Una quota rilevante di investimenti riguarda invece i servizi automatizzati per il cliente. Tra questi tool di consulenza automatizzata (c.d. roboadvisory), portali per la comparazione di prodotti finanziari o servizi di CRM con intelligenza artificiale (chatbot).
Anche la raccolta di fondi tramite piattaforme informatiche (crowfunding) assieme al mondo delle valute virtuali trova interesse nel mondo degli investimenti del fintech all'interno del sistema bancario tradizionale seppur in modo molto contenuto.
Emerge dal rapporto, un forte interesse da parte del mondo bancario su questo settore ma, come detto, permane una difficoltà diffusa a causa delle entità degli investimenti iniziali richiesti non solo per implementare le nuove soluzioni ma anche (e forse soprattutto) per adeguare le strutture IT delle banche, oramai stratificate negli anni, la cui revisione richiederebbe uno sforzo davvero enorme.
Per i consumatori, come al solito, tali servizi potranno costituire delle opportunità ma anche delle minacce. Tra le opportunità ci sono sicuramente la possibilità di vedere diminuiti i costi dei servizi finanziari, di allargare la famiglia di operazioni svolte comodamente da casa o da dispositivo mobile, accesso a modelli di servizio finora preclusi alla clientela retail perché convenienti per la Banca. Pensiamo ad esempio ai modelli di consulenza evoluta che già sono presenti per i segmenti private e HNWI in cui i grandi patrimoni in gioco rendono possibile (oltre che necessario) una consulenza fortemente professionale e personalizzata, in cui il fattore umano (consulenti) è prevalente. E’ possibile ipotizzare un’estensione di questi modelli, grazie alla tecnologia, a clienti con patrimoni più contenuti che ad oggi sono spesso sottoposti a modelli “distributivi” più che di consulenza, con un vantaggi per ambo le parti.
Non solo il mondo bancario ha la possibilità di evolversi. Anche la consulenza su base indipendente, potrebbe diventare più abbordabile anche da chi, ad oggi, disponendo di capitali ridotti non la ritiene conveniente. In questo modo si potrebbe potenziare una nuova professionalità attraverso la tecnologia, riducendone i costi, e allargando il bacino di potenziali clienti a cui si rivolge.

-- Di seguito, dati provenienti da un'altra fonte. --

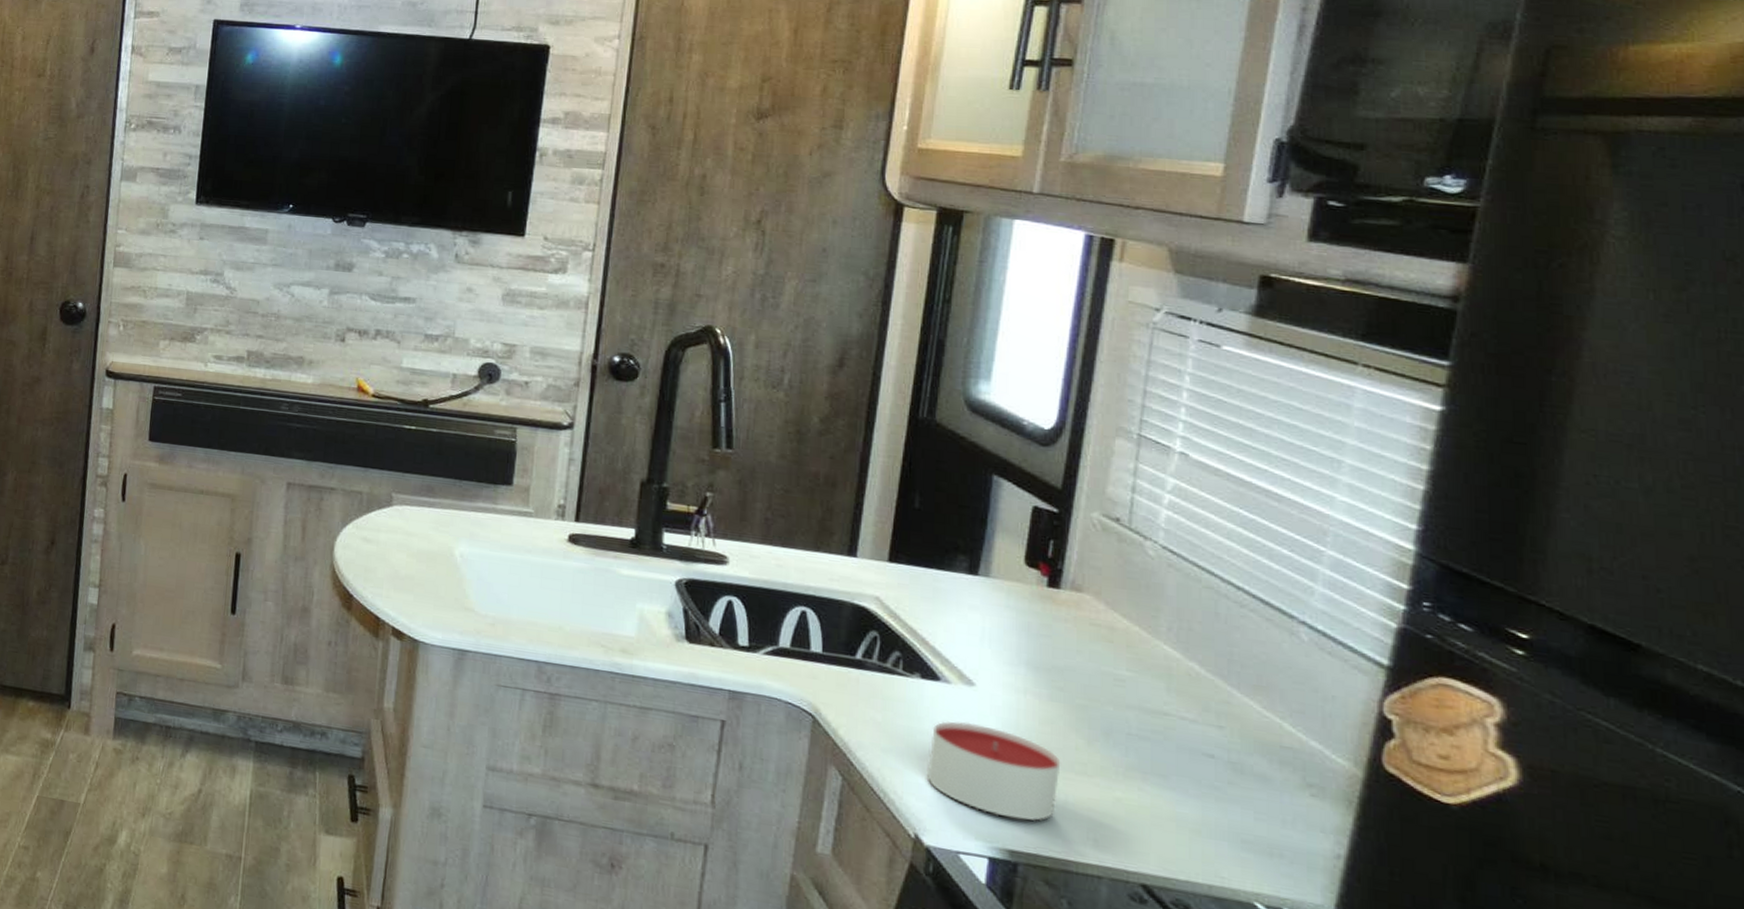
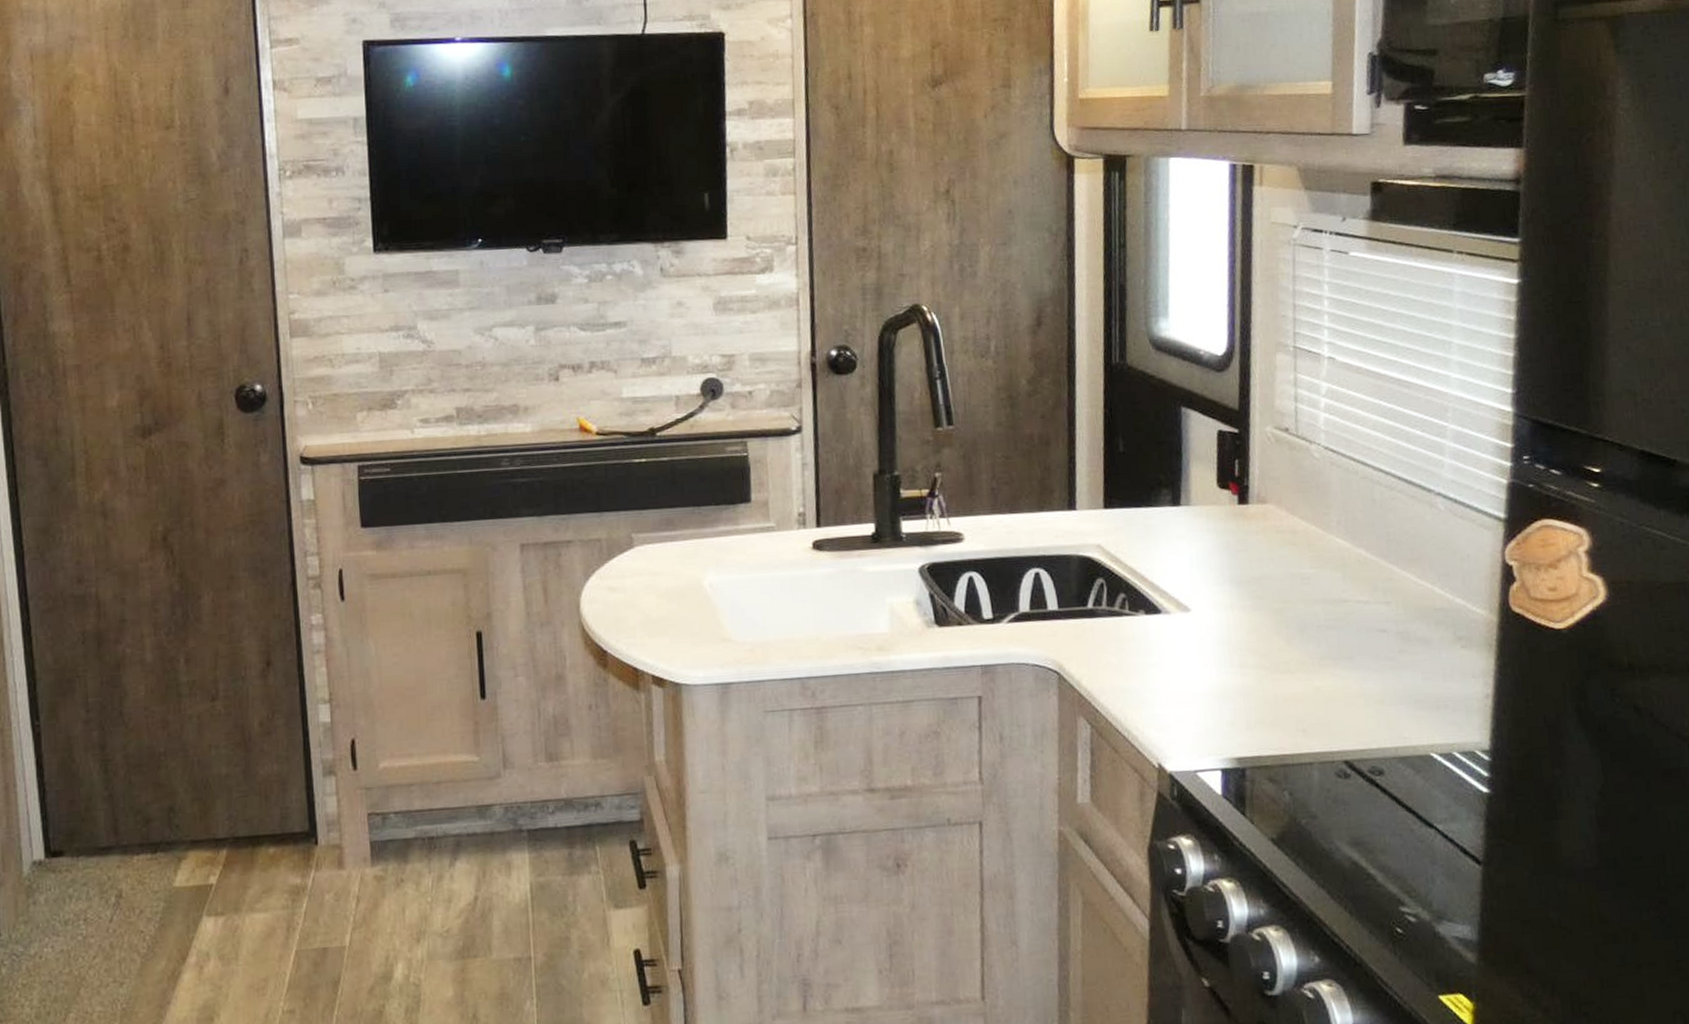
candle: present [926,721,1061,821] -> none [1160,646,1269,729]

Esistono già oggi alcuni pionieri, anche in Italia, e adesso c’è solo da aspettare e vedere se riusciranno a crescere in numero e dimensione.

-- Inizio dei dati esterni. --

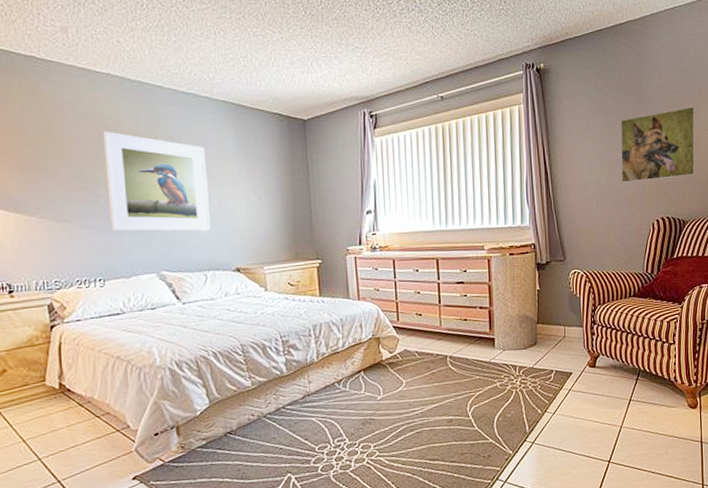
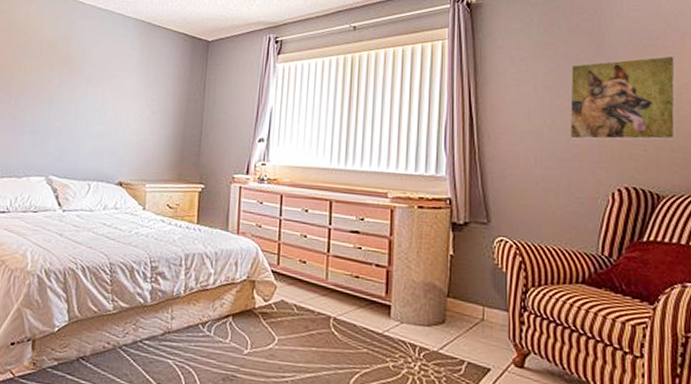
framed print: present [103,131,210,232] -> none [14,39,110,141]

Per chi sta dal lato dei consumatori è venuto il momento di alzare il livello di attenzione su queste evoluzioni perché nuovi operatori si stanno affacciando, il quadro normativo non risulta ben definito e non è difficile immaginare che ci possano essere delle insidie. Potremmo assistere a dei (brutti) déjà vu in cui i nuovi strumenti servono solo ad alimentare cattive "abitudini" come quelle viste in passato in ambito bancario tradizionale, soprattutto in materia di consulenza finanziaria.
Vedremo. Per il momento avanti speranzosi, con le antenne dritte per capire se davvero si tratta di innovazione o se si tratta solo di operazioni di facciata.